» **Written problem**:
Return every line below that contains the string "label", treating uppercase and lowercase letters as distinct.

» **Supplied material**:
···

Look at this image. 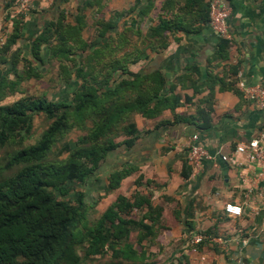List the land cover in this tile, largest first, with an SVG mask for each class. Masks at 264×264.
Listing matches in <instances>:
<instances>
[{
  "label": "crops",
  "instance_id": "obj_1",
  "mask_svg": "<svg viewBox=\"0 0 264 264\" xmlns=\"http://www.w3.org/2000/svg\"><path fill=\"white\" fill-rule=\"evenodd\" d=\"M209 1L55 0L24 17V50L49 21L59 17L71 25L80 21L88 43L100 41L99 21L114 26L104 41L125 29H138L140 35L130 32V39L124 40L138 47L149 42L150 27L161 19L173 27L160 40L152 39L167 43L166 47L147 48L129 70L138 75L159 72L166 80L165 95L176 96L180 104L152 118L135 114V142L111 152L101 168L108 175L123 166L136 167L109 194L117 193L104 210L119 195L130 196L137 190L161 207L163 227L147 249L152 264H264L261 168L236 150L264 130V107L234 90L240 80L264 85V0H219L230 9L226 36L206 21ZM8 4L10 0H0V31L6 27L12 31ZM149 6L148 13L140 15ZM193 134L199 135L211 155L200 172L189 162ZM226 203L240 204L242 214L228 215ZM196 235L203 236L200 243L193 242Z\"/></svg>",
  "mask_w": 264,
  "mask_h": 264
},
{
  "label": "trees",
  "instance_id": "obj_2",
  "mask_svg": "<svg viewBox=\"0 0 264 264\" xmlns=\"http://www.w3.org/2000/svg\"><path fill=\"white\" fill-rule=\"evenodd\" d=\"M206 9L210 22V1ZM149 10L150 6L140 15ZM24 17L8 12L12 31L0 44V152L16 148L0 162V264H89L97 258H107L100 264H152L147 249L163 226L162 209L153 206L148 195L139 190L119 195L94 222L89 209L136 170L123 166L108 175L101 170L111 152L135 142L138 130L133 116L152 118L180 104L176 96L165 95L166 80L159 72L138 75L129 70L147 48L166 47L167 43L152 39L160 40L173 27L161 19L150 27L149 42L138 47L124 43L130 32L140 35L138 29H125L104 41L114 26L99 21L100 41L88 43L80 21L71 25L59 17L49 21L24 50ZM54 62L60 85L74 87L70 95L22 96L5 103L23 93V83L43 78ZM37 114H44L50 124L27 144ZM198 115L204 119L203 111L198 110ZM74 130L85 133L74 142L66 141ZM58 145L68 155L52 159ZM92 179L103 182L104 193L89 202L85 189Z\"/></svg>",
  "mask_w": 264,
  "mask_h": 264
},
{
  "label": "built area",
  "instance_id": "obj_3",
  "mask_svg": "<svg viewBox=\"0 0 264 264\" xmlns=\"http://www.w3.org/2000/svg\"><path fill=\"white\" fill-rule=\"evenodd\" d=\"M54 2L55 0H10L8 12L12 17L26 15L38 5H51ZM229 13L230 9L221 4L219 0H210V24L222 36L227 35V17ZM237 88L246 100L264 107V85H249L240 80ZM236 150L244 153L249 160L258 163L261 168L259 178L264 182V130L257 138L247 143H240ZM188 156L195 172L202 171L204 162L211 158L209 150L200 143L198 134H193L191 137ZM224 210L231 216H239L243 212L242 206L237 203H226ZM202 240V235H196L193 238L194 243H200Z\"/></svg>",
  "mask_w": 264,
  "mask_h": 264
},
{
  "label": "rangeland",
  "instance_id": "obj_4",
  "mask_svg": "<svg viewBox=\"0 0 264 264\" xmlns=\"http://www.w3.org/2000/svg\"><path fill=\"white\" fill-rule=\"evenodd\" d=\"M11 31V27L5 28L0 31V44L5 40L6 35ZM48 70L45 72L44 77L41 79H31L26 83H23V93H17L13 96L8 97L5 100V103H11L15 99L22 97V96H43L48 95L52 96L55 99H60L64 95H70L73 91L72 86L70 87H64L61 86L58 82V73H59V67L58 63L54 62L53 64H50L47 66ZM77 83V81L74 82V85ZM50 124V121L46 118L44 114H37L34 119V128H33V134L31 138L27 141V144L34 143L42 134V132L48 127ZM85 131L81 130H74L71 133H69L66 137V141L74 142L78 136L84 134ZM122 139V138H119ZM63 142V141H62ZM60 145V144H59ZM59 145L54 148L51 158L52 159H63L68 155V152H61L59 151ZM15 147H7L3 151L0 152V162L2 161V158L5 156V154L9 151L15 150ZM105 170L102 169V172ZM104 175V174H103ZM103 182L102 181H95L92 179V181L89 182L87 188L85 189L87 200L89 202L93 201L97 196L103 195ZM117 193L115 192L112 196H104L99 200V202L89 209V219L91 222L96 221V219L100 216V214L104 211L106 206L109 204L111 200H113L116 197ZM68 197L72 196H66L64 197L67 199ZM137 215V213L135 212ZM131 238L135 239V232L132 233ZM107 258H97L95 261L90 262L89 264H100L103 260H106Z\"/></svg>",
  "mask_w": 264,
  "mask_h": 264
}]
</instances>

···

» **Exercise solution**:
  "label": "crops",
  "label": "trees",
  "label": "built area",
  "label": "rangeland",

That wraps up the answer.